REQUIREMENT -> Quote the article on India's forgotten recipes below word for word, starting at "Shab deg (Kashmir)" and ending at "variety of spices.".

PASSAGE GIVEN ->
Over the years, the Indian diet has undergone a transformation because of changing lifestyles and the easy availability of packaged foods. The result: many dishes that were once prepared regularly at home have been forgotten, replaced by meals that are quick to the table.

Quartz spoke to a few chefs and experts to give you a taste of some of India’s forgotten recipes.

These ones need time

Shab deg (Kashmir)

According to Chef Parvinder Singh Bali of the Oberoi hotel group, Shab deg is a traditional Kashmiri dish cooked overnight. It is made with whole turnips, Kashmiri ver, mutton balls, and a variety of spices.

“People have long forgotten the art of making shab deg as it is time consuming,” Chef Bali told Quartz in an email, adding that the process usually takes between 12 to 14 hours.

Shab deg
Shab deg
Image: Wikimedia Commons/Miansari66


Mutton – 1 kg

Mince meat – 500g

Turnips – 250g

Onions – 600g

Garlic – 50g

Ginger – 50g

Green cardamom – 3g

Cumin powder – 5g

Shahi jeera powder – 3g

Red chili powder – 15g

Turmeric – 5g

Kashmiri ver – 1

Raw papaya – 20g

Garam masala – 1tsp

Curd – 500g

Balai – 250g

Almond paste – 50g

Lime juice – 1tbs

Ghee – 500g

Cloves – 5g

Cinnamon – 5g

Pepper – 5g

Saffron – 5g

Kewra jal – 30ml

Salt – to taste


Roast the turnips in a tandoor till the skin can be easily removed. Peel and prick all over with a fork.

Dissolve half of the saffron in kewra jal.

Grind the garlic to a paste. To one part of the paste, add turmeric, salt and the dissolved saffron. Apply this mixture on the turnips and keep aside for 15 minutes.

Then, fry the turnips in ghee till they are golden brown in colour. Remove and keep aside.

In the remaining ghee, fry sliced onions till they are golden brown and crisp, keep aside.

Grind the ginger to a paste and divide into three parts.

Grind the cloves, cardamom and cinnamon to a paste.

To prepare the yakhni (a yoghurt and saffron-based mutton broth)—In a pan add half of the fried onions,  one part of the garlic paste, one part of the ginger paste and one part of the clove, cardamom and cinnamon paste. Then add half of the mutton pieces and enough water to cook the meat to a very soft texture so that it can be strained to obtain the yakhni.

When the meat is done, mash it and extract the bones. Strain through a sieve or muslin cloth and then keep the yakhni aside.

Mix the minced meat, papaya paste, one part of the ginger paste, one part of the garlic paste and the remaining clove, cinnamon and cardamom paste along with half  a teaspoon of garam masala powder.

COLLECTED DATA ->
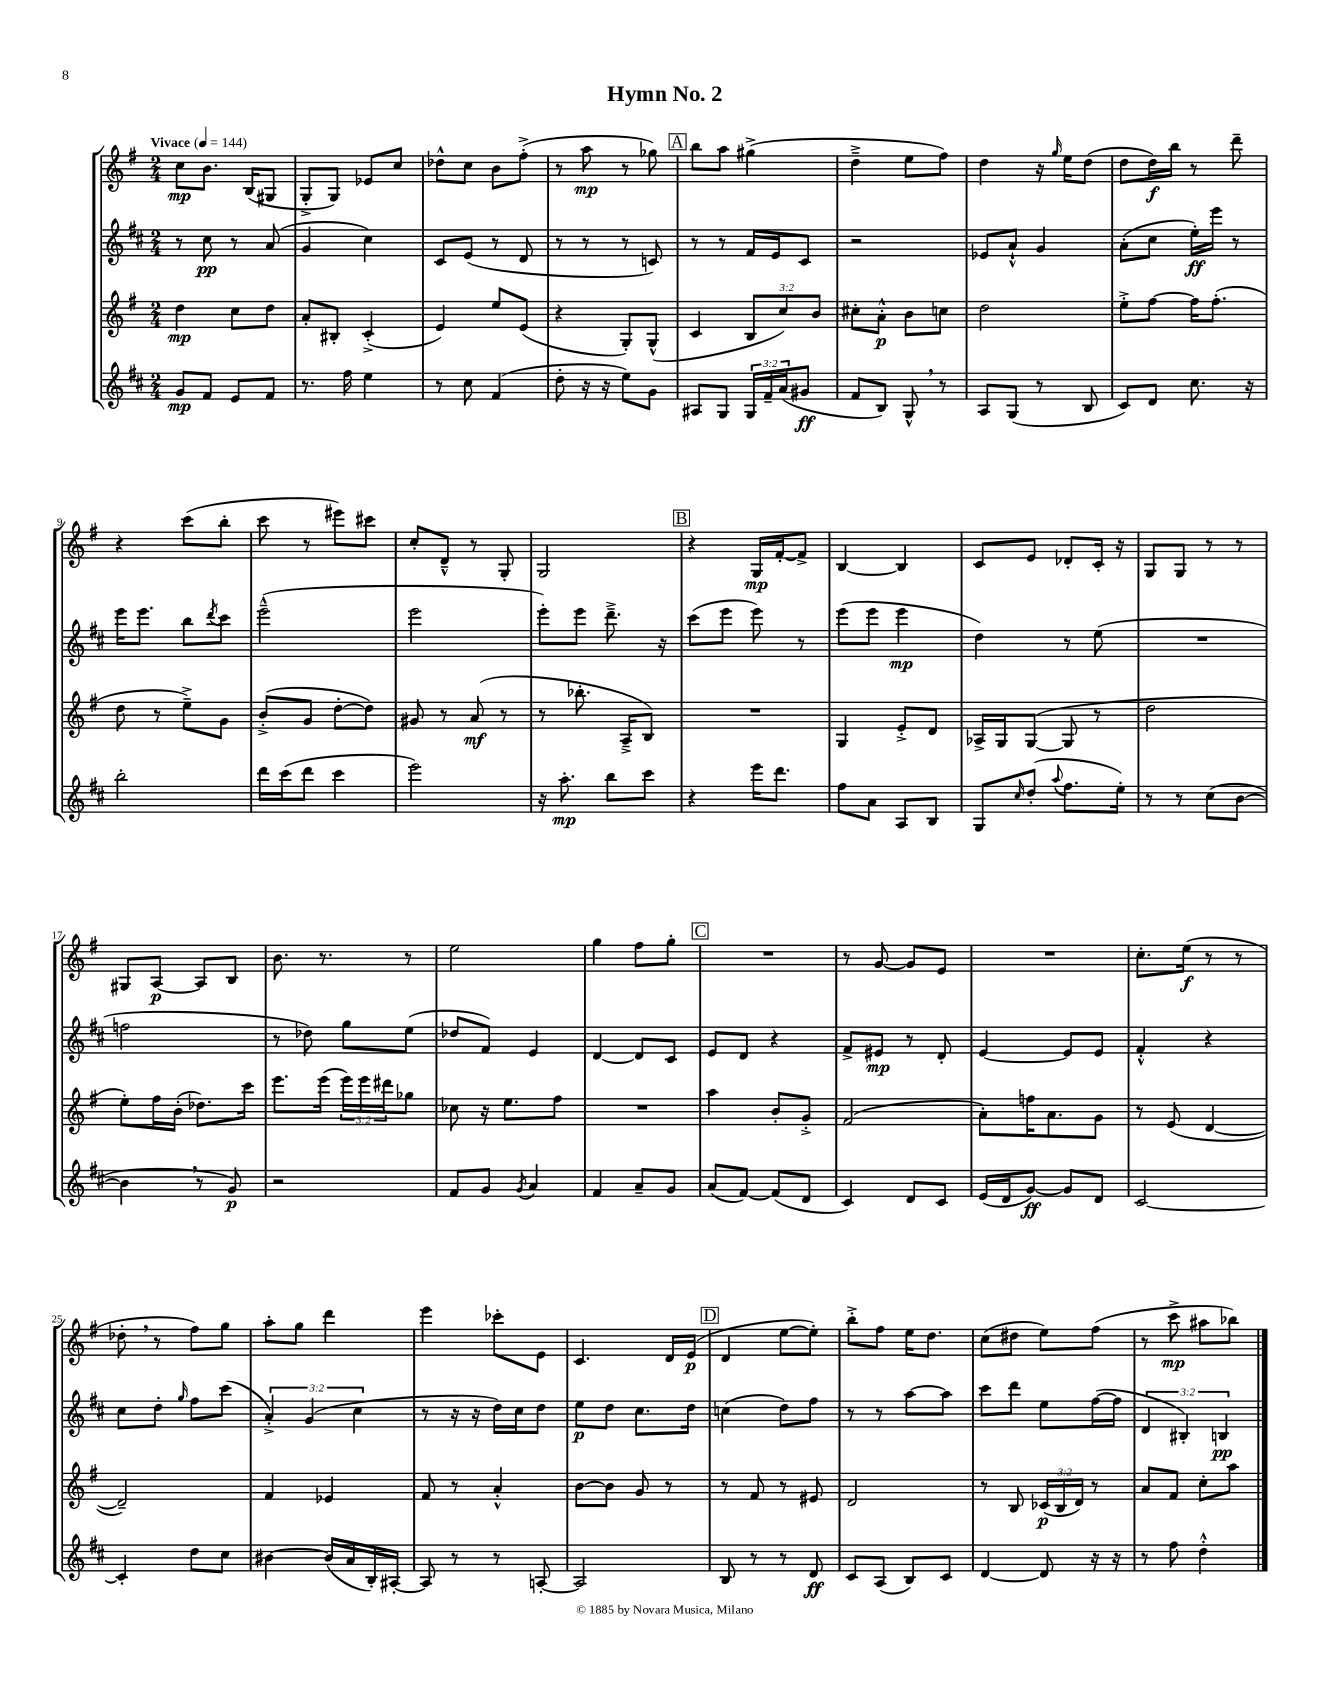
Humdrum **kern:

RESULT OF THIS TASK ->
Shab deg (Kashmir)

According to Chef Parvinder Singh Bali of the Oberoi hotel group, Shab deg is a traditional Kashmiri dish cooked overnight. It is made with whole turnips, Kashmiri ver, mutton balls, and a variety of spices.